(Layout element annotations)
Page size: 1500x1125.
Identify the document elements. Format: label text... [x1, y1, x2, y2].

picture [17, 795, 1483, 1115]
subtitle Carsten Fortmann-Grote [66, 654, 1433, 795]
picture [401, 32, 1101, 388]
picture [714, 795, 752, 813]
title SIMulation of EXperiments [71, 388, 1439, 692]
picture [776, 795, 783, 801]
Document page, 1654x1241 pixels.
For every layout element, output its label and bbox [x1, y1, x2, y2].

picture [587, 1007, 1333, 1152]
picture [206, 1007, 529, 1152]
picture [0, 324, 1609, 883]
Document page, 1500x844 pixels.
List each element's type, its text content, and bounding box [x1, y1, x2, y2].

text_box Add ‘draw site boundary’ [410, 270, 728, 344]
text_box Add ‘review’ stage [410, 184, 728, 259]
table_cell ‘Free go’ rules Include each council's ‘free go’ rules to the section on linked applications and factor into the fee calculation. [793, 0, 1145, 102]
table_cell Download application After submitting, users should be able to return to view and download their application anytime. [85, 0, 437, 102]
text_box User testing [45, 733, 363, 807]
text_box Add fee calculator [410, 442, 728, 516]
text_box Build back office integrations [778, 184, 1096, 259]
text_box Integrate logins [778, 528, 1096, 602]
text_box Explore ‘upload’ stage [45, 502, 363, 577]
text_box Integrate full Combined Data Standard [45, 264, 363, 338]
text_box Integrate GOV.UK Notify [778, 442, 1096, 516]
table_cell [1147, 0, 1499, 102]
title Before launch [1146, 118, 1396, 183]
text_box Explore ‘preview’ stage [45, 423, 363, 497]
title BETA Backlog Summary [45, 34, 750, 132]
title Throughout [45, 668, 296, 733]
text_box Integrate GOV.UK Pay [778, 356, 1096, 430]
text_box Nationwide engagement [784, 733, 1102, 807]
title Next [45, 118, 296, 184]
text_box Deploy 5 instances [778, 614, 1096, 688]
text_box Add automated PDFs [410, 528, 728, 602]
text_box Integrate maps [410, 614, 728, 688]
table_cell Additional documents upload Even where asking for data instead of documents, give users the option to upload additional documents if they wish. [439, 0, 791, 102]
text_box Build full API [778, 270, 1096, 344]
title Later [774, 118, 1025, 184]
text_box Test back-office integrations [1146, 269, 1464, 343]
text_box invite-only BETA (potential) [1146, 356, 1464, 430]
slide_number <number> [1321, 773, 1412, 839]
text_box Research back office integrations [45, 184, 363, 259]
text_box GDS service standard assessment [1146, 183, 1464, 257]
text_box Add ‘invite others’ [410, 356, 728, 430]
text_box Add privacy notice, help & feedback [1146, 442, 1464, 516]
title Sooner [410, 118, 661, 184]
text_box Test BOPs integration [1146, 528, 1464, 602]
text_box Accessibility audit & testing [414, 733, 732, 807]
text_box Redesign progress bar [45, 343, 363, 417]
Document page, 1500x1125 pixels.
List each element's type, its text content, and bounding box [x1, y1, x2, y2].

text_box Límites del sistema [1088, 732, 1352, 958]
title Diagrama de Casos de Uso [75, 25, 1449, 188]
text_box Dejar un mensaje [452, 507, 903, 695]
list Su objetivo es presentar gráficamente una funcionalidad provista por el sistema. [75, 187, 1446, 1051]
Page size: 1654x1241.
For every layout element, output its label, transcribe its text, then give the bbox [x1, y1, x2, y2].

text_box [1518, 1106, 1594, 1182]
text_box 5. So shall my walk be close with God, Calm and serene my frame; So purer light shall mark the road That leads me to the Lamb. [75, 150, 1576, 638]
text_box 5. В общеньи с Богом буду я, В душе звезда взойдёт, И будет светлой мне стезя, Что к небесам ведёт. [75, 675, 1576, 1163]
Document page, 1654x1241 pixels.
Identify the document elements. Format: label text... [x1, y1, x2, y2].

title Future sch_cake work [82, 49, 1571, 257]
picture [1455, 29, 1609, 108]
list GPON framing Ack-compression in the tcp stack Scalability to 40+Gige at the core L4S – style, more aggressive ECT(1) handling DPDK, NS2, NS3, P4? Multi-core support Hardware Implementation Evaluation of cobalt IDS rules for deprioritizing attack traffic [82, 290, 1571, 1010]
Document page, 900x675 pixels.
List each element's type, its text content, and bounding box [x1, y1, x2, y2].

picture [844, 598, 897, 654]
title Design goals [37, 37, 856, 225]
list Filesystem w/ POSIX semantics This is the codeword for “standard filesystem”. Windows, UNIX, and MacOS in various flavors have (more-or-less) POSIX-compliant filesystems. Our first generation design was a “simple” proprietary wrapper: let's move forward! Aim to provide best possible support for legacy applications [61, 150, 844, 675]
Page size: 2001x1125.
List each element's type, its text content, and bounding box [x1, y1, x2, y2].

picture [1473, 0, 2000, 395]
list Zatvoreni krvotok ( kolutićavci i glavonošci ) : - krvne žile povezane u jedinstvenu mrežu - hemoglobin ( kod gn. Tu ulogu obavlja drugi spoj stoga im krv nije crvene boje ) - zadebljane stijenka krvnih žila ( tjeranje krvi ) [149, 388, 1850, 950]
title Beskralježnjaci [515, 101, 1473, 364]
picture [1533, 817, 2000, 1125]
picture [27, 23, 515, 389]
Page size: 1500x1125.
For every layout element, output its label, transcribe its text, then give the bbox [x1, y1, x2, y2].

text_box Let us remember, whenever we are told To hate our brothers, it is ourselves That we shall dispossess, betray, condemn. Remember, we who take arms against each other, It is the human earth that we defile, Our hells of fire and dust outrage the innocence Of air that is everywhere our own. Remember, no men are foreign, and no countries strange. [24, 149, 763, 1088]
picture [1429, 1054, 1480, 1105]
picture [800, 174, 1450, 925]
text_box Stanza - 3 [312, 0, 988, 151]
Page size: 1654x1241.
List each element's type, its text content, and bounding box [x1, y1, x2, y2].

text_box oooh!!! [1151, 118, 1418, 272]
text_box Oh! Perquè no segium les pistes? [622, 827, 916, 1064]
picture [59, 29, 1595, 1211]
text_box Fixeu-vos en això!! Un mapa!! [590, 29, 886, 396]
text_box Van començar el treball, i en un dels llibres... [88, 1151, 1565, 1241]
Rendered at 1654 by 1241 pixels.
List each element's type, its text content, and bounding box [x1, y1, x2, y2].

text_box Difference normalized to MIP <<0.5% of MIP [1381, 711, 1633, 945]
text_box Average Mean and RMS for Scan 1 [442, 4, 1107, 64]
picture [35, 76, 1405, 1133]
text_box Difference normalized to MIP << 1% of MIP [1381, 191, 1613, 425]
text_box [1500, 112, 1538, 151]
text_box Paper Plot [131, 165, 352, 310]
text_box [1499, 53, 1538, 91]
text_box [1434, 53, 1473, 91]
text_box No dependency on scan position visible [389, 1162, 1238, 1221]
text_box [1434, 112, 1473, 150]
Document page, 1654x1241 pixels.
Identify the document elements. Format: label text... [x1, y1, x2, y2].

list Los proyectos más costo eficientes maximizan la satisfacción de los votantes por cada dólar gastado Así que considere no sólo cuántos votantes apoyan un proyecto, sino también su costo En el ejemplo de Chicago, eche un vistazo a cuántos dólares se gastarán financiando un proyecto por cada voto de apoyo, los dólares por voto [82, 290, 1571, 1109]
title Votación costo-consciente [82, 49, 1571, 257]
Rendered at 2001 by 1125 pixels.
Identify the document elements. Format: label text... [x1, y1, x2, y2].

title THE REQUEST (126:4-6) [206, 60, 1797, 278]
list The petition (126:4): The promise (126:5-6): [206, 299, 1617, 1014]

#### What you need to do:
Rewrite the items above with every "pixels" swapped for "px" and nothing else altered.

#### Answer to the problem:
Page size: 1500x1125.
Identify the document elements. Format: label text... [x1, y1, x2, y2].

picture [17, 795, 1483, 1115]
subtitle Carsten Fortmann-Grote [66, 654, 1433, 795]
picture [401, 32, 1101, 388]
picture [714, 795, 752, 813]
title SIMulation of EXperiments [71, 388, 1439, 692]
picture [776, 795, 783, 801]
Document page, 1654x1241 px.
For every layout element, output its label and bbox [x1, y1, x2, y2].

picture [587, 1007, 1333, 1152]
picture [206, 1007, 529, 1152]
picture [0, 324, 1609, 883]
Document page, 1500x844 px.
List each element's type, its text content, and bounding box [x1, y1, x2, y2].

text_box Add ‘draw site boundary’ [410, 270, 728, 344]
text_box Add ‘review’ stage [410, 184, 728, 259]
table_cell ‘Free go’ rules Include each council's ‘free go’ rules to the section on linked applications and factor into the fee calculation. [793, 0, 1145, 102]
table_cell Download application After submitting, users should be able to return to view and download their application anytime. [85, 0, 437, 102]
text_box User testing [45, 733, 363, 807]
text_box Add fee calculator [410, 442, 728, 516]
text_box Build back office integrations [778, 184, 1096, 259]
text_box Integrate logins [778, 528, 1096, 602]
text_box Explore ‘upload’ stage [45, 502, 363, 577]
text_box Integrate full Combined Data Standard [45, 264, 363, 338]
text_box Integrate GOV.UK Notify [778, 442, 1096, 516]
table_cell [1147, 0, 1499, 102]
title Before launch [1146, 118, 1396, 183]
text_box Explore ‘preview’ stage [45, 423, 363, 497]
title BETA Backlog Summary [45, 34, 750, 132]
title Throughout [45, 668, 296, 733]
text_box Integrate GOV.UK Pay [778, 356, 1096, 430]
text_box Nationwide engagement [784, 733, 1102, 807]
title Next [45, 118, 296, 184]
text_box Deploy 5 instances [778, 614, 1096, 688]
text_box Add automated PDFs [410, 528, 728, 602]
text_box Integrate maps [410, 614, 728, 688]
table_cell Additional documents upload Even where asking for data instead of documents, give users the option to upload additional documents if they wish. [439, 0, 791, 102]
text_box Build full API [778, 270, 1096, 344]
title Later [774, 118, 1025, 184]
text_box Test back-office integrations [1146, 269, 1464, 343]
text_box invite-only BETA (potential) [1146, 356, 1464, 430]
slide_number <number> [1321, 773, 1412, 839]
text_box Research back office integrations [45, 184, 363, 259]
text_box GDS service standard assessment [1146, 183, 1464, 257]
text_box Add ‘invite others’ [410, 356, 728, 430]
text_box Add privacy notice, help & feedback [1146, 442, 1464, 516]
title Sooner [410, 118, 661, 184]
text_box Test BOPs integration [1146, 528, 1464, 602]
text_box Accessibility audit & testing [414, 733, 732, 807]
text_box Redesign progress bar [45, 343, 363, 417]
Document page, 1500x1125 px.
List each element's type, its text content, and bounding box [x1, y1, x2, y2].

text_box Límites del sistema [1088, 732, 1352, 958]
title Diagrama de Casos de Uso [75, 25, 1449, 188]
text_box Dejar un mensaje [452, 507, 903, 695]
list Su objetivo es presentar gráficamente una funcionalidad provista por el sistema. [75, 187, 1446, 1051]
Page size: 1654x1241.
For every layout element, output its label, transcribe its text, then give the bbox [x1, y1, x2, y2].

text_box [1518, 1106, 1594, 1182]
text_box 5. So shall my walk be close with God, Calm and serene my frame; So purer light shall mark the road That leads me to the Lamb. [75, 150, 1576, 638]
text_box 5. В общеньи с Богом буду я, В душе звезда взойдёт, И будет светлой мне стезя, Что к небесам ведёт. [75, 675, 1576, 1163]
Document page, 1654x1241 px.
Identify the document elements. Format: label text... [x1, y1, x2, y2].

title Future sch_cake work [82, 49, 1571, 257]
picture [1455, 29, 1609, 108]
list GPON framing Ack-compression in the tcp stack Scalability to 40+Gige at the core L4S – style, more aggressive ECT(1) handling DPDK, NS2, NS3, P4? Multi-core support Hardware Implementation Evaluation of cobalt IDS rules for deprioritizing attack traffic [82, 290, 1571, 1010]
Document page, 900x675 px.
List each element's type, its text content, and bounding box [x1, y1, x2, y2].

picture [844, 598, 897, 654]
title Design goals [37, 37, 856, 225]
list Filesystem w/ POSIX semantics This is the codeword for “standard filesystem”. Windows, UNIX, and MacOS in various flavors have (more-or-less) POSIX-compliant filesystems. Our first generation design was a “simple” proprietary wrapper: let's move forward! Aim to provide best possible support for legacy applications [61, 150, 844, 675]
Page size: 2001x1125.
List each element's type, its text content, and bounding box [x1, y1, x2, y2].

picture [1473, 0, 2000, 395]
list Zatvoreni krvotok ( kolutićavci i glavonošci ) : - krvne žile povezane u jedinstvenu mrežu - hemoglobin ( kod gn. Tu ulogu obavlja drugi spoj stoga im krv nije crvene boje ) - zadebljane stijenka krvnih žila ( tjeranje krvi ) [149, 388, 1850, 950]
title Beskralježnjaci [515, 101, 1473, 364]
picture [1533, 817, 2000, 1125]
picture [27, 23, 515, 389]
Page size: 1500x1125.
For every layout element, output its label, transcribe its text, then give the bbox [x1, y1, x2, y2].

text_box Let us remember, whenever we are told To hate our brothers, it is ourselves That we shall dispossess, betray, condemn. Remember, we who take arms against each other, It is the human earth that we defile, Our hells of fire and dust outrage the innocence Of air that is everywhere our own. Remember, no men are foreign, and no countries strange. [24, 149, 763, 1088]
picture [1429, 1054, 1480, 1105]
picture [800, 174, 1450, 925]
text_box Stanza - 3 [312, 0, 988, 151]
Page size: 1654x1241.
List each element's type, its text content, and bounding box [x1, y1, x2, y2].

text_box oooh!!! [1151, 118, 1418, 272]
text_box Oh! Perquè no segium les pistes? [622, 827, 916, 1064]
picture [59, 29, 1595, 1211]
text_box Fixeu-vos en això!! Un mapa!! [590, 29, 886, 396]
text_box Van començar el treball, i en un dels llibres... [88, 1151, 1565, 1241]
Rendered at 1654 by 1241 px.
List each element's type, its text content, and bounding box [x1, y1, x2, y2].

text_box Difference normalized to MIP <<0.5% of MIP [1381, 711, 1633, 945]
text_box Average Mean and RMS for Scan 1 [442, 4, 1107, 64]
picture [35, 76, 1405, 1133]
text_box Difference normalized to MIP << 1% of MIP [1381, 191, 1613, 425]
text_box [1500, 112, 1538, 151]
text_box Paper Plot [131, 165, 352, 310]
text_box [1499, 53, 1538, 91]
text_box [1434, 53, 1473, 91]
text_box No dependency on scan position visible [389, 1162, 1238, 1221]
text_box [1434, 112, 1473, 150]
Document page, 1654x1241 px.
Identify the document elements. Format: label text... [x1, y1, x2, y2].

list Los proyectos más costo eficientes maximizan la satisfacción de los votantes por cada dólar gastado Así que considere no sólo cuántos votantes apoyan un proyecto, sino también su costo En el ejemplo de Chicago, eche un vistazo a cuántos dólares se gastarán financiando un proyecto por cada voto de apoyo, los dólares por voto [82, 290, 1571, 1109]
title Votación costo-consciente [82, 49, 1571, 257]
Rendered at 2001 by 1125 px.
Identify the document elements. Format: label text... [x1, y1, x2, y2].

title THE REQUEST (126:4-6) [206, 60, 1797, 278]
list The petition (126:4): The promise (126:5-6): [206, 299, 1617, 1014]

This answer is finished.